━━ Excerpt to read ━━

[swift-dev] Reducing the size of Swift binaries by shortening symbols
Nadav Rotem
nrotem at apple.com
Sun Dec 20 23:43:44 CST 2015
> On Dec 20, 2015, at 2:17 AM, Dmitri Gribenko <gribozavr at gmail.com> wrote:
>
> + Stephen Canon, because he probably has good ideas in this domain.
>
> On Fri, Dec 18, 2015 at 3:42 PM, Nadav Rotem via swift-dev <swift-dev at swift.org <mailto:swift-dev at swift.org>> wrote:
>
> What’s next?
>
> The small experiment I described above showed that compressing the names in the string table has a huge potential for reducing the size of swift binaries. I’d like for us (swift-developers) to talk about the implications of this change and start working on the two tasks of tightening our existing mangling format and on implementing a new compression layer on top.
>
Hi Dmitri,
> Hi Nadav,
>
> This is a great start that shows that there is a potential for improvement in our mangled names!
>
> To make this effort more visible, I would suggest creating a bug on https://bugs.swift.org/ <https://bugs.swift.org/> .

━━━
━━ Data to examine ━━

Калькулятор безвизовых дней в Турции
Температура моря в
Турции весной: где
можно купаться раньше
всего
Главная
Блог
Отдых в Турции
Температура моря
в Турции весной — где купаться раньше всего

━━━

### [Work task 1]
In the email about shortening Swift symbols, why does Dmitri Gribenko suggest creating a bug on https://bugs.swift.org/? Answer in one to three sentences.
### [Work task 2]
Resume the email about shortening Swift symbols, picking up right after its final sentence.

### [Written response 1]
Dmitri Gribenko suggests creating a bug on https://bugs.swift.org/ to make the effort to shorten mangled names more visible.

### [Written response 2]
>
> I think we survey existing solutions that industry has developed for compressing short messages. What comes to mind:
>
> - header compression in HTTP2:
> https://http2.github.io/http2-spec/compression.html <https://http2.github.io/http2-spec/compression.html>
>
> - PPM algorithms are one of the best-performing compression algorithms for text.
It is important to keep in mind that we are not inventing a new text-compression algorithms here. We are solving a specific problem with specific characteristics and constraints. Nothing is groundbreaking here. Lempel-Ziv based algorithms rely on repetitions within the text, and can use some prior statistical knowledge on the text (pre-computed tables). Our mangled names are relatively short and don’t have significant repetitions, so having a reference to some pre-computed table, and not having an internal reference is obvious.
On top of the basic encoding layer we need to apply some kind of variable length encoding (Cameron suggested Huffman). The restricted character set is not a problem here. To encode a string of bits using the charset [a-zA-Z0-9_] just do: mod63, div63, mod63, div63, until you consume the whole bit stream.
> - Arithmetic coding is also a natural starting point for experimentation.
>
> Since the input mangled name also comes in a restricted character set, we could also remove useless bits first, and try an existing compression algorithm on the resulting binary string.
The upper bits never come into play. You can conceptually imagine that bytes have ~6 bits (63 combinations). You only need to worry about these kind of things when you use variable length encoding (see my previous comment about Cameron’s suggestion to use Huffman encoding as a second pass).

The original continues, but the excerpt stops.